▶
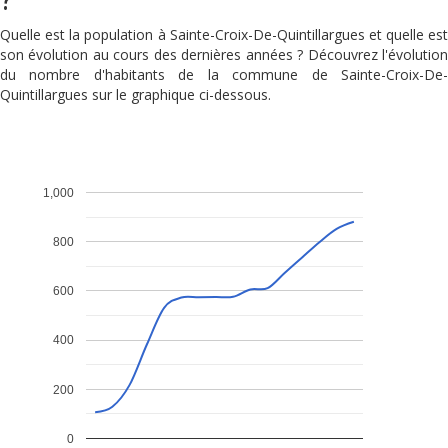
Quelle est la population à Sainte-Croix-De-Quintillargues et quelle est
son évolution au cours des dernières années ? Découvrez l'évolution
du nombre d'habitants de la commune de Sainte-Croix-De-
Quintillargues sur le graphique ci-dessous.
1,000
800
600
400
200
0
◀
→ **Exercise brief**:
Give back the line containing "Quintillargues sur le graphique ci-dessous." and all the lines after it through the end of the records, unchanged.

→ **Exercise result**:
Quintillargues sur le graphique ci-dessous.
1,000
800
600
400
200
0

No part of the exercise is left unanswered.